Avvenimenti politici.

Fratanto nel Congresso tenutosi in Firenze fra i Ministri francesi e i Ministri pontificii non si concluse la pace, perchè la Francia esigeva articoli inconciliabili col dogma e con la disciplina della Chiesa, e il Papa ricusandoli con petto forte sostenne degnamente le parti di Vicario di Dio. Questa fortezza però che fu sommamente lodevole nella sua rappresentanza spirituale, fu compatibile e quasi buffa nella sua qualità di sovrano temporale, poichè non potendo aver pace si determinò di fare la guerra alla Francia senza armi, senza fortezze, senza provvigioni, [p. 52 modifica]senza soldati, e senza il tempo di preparare la lotta fra due milioni e mezzo di sudditi pontificii inermi, e tremanti, contro quaranta milioni di Francesi bellicosi e superbi per tante vittorie. Doveva restringersi fra il vestibolo e l’altare invocando e aspettando la misericordia divina, ma le armi non erano la parte sua. Nulladimeno si risolvè di difendersi, e si cominciarono i preparativi della guerra. Si reclutò un paio di reggimenti, si invitarono i sudditi ad arruolarsi volontariamente, e a soccorrere l’erario sovrano con offerte gratuite, e si proclamò che all’appressarsi degli inimici si suonasse per tutto campana all’armi, e il popolo levato in massa ammazzasse quanti Francesi poteva.

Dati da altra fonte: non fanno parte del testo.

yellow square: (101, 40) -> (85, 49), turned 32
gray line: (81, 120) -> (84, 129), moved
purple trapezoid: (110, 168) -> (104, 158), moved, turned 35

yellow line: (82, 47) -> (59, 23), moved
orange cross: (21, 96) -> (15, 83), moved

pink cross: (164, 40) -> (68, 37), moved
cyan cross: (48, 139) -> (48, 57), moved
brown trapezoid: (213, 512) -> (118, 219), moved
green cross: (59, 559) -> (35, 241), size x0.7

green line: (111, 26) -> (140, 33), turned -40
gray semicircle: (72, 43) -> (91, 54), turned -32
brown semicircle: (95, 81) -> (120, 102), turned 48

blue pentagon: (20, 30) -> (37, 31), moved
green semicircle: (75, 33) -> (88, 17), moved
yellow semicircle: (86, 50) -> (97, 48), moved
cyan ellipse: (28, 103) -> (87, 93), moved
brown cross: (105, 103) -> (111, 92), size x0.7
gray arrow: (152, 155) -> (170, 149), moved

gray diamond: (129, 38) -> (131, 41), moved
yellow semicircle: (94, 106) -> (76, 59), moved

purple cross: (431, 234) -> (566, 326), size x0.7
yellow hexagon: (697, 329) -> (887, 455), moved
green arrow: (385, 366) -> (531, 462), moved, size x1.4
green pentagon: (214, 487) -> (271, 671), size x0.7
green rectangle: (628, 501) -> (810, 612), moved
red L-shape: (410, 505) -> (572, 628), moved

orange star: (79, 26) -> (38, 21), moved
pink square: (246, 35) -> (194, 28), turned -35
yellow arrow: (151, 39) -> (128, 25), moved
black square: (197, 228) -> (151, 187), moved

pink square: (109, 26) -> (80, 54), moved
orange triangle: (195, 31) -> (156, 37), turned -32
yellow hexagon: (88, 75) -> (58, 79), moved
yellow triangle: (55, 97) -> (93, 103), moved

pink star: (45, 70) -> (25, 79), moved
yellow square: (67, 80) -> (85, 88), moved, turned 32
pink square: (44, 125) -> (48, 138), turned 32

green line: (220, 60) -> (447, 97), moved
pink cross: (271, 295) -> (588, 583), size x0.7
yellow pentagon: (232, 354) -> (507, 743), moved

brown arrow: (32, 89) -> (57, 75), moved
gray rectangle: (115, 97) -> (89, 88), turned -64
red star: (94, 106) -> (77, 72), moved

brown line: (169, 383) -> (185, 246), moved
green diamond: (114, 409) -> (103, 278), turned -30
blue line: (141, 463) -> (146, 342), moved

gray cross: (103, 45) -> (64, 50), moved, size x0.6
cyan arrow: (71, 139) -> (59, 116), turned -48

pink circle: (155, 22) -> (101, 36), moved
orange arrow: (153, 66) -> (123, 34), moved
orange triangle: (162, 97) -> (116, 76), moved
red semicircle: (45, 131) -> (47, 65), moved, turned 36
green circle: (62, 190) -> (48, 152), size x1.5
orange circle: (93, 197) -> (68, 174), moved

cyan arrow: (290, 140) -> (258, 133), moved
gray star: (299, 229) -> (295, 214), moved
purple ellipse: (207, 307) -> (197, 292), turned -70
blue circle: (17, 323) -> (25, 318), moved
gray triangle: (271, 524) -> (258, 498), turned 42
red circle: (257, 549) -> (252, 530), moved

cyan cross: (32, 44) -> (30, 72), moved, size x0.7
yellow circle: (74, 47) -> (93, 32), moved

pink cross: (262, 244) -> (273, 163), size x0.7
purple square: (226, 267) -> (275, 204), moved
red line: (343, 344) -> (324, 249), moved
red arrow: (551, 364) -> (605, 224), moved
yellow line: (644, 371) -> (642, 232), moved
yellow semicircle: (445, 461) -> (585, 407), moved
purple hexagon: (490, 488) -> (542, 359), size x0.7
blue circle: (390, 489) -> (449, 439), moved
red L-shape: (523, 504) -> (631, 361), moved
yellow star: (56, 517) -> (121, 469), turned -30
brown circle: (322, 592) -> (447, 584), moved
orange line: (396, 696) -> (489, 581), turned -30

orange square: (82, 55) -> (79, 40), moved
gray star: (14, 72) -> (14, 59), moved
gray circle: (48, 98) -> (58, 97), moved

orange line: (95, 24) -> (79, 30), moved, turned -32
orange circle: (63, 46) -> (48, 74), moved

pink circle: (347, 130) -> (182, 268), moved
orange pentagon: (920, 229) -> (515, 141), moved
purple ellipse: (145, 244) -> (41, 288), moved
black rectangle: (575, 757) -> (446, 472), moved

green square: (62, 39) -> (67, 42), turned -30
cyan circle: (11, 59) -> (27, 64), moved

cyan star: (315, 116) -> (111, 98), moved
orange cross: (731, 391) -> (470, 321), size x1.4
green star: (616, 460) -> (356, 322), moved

Allora la leva in massa empiva la bocca e confortava il cuore di tutti, e in questo Stato arrugginito per lunga pace non si conosceva come la massa di un popolo tranquillo fugge o cade all’aspetto di un battaglione regolare. Si ebbe pure ricorso all’Imperatore, il quale abbastanza occupato per sè stesso accordò per tutto sussidio il general Colli, e un paio di capitani. Probabilmente non supponeva le cose nostre nello stato deplorabile in cui si trovavano, e in ogni modo gli giovava che gli inimici suoi venissero divertiti molto o poco. I Francesi ridevano di quegli ammanimenti e occupandosi nelle altre loro faccende riserbavano lo Stato del Papa per il fine del pranzo.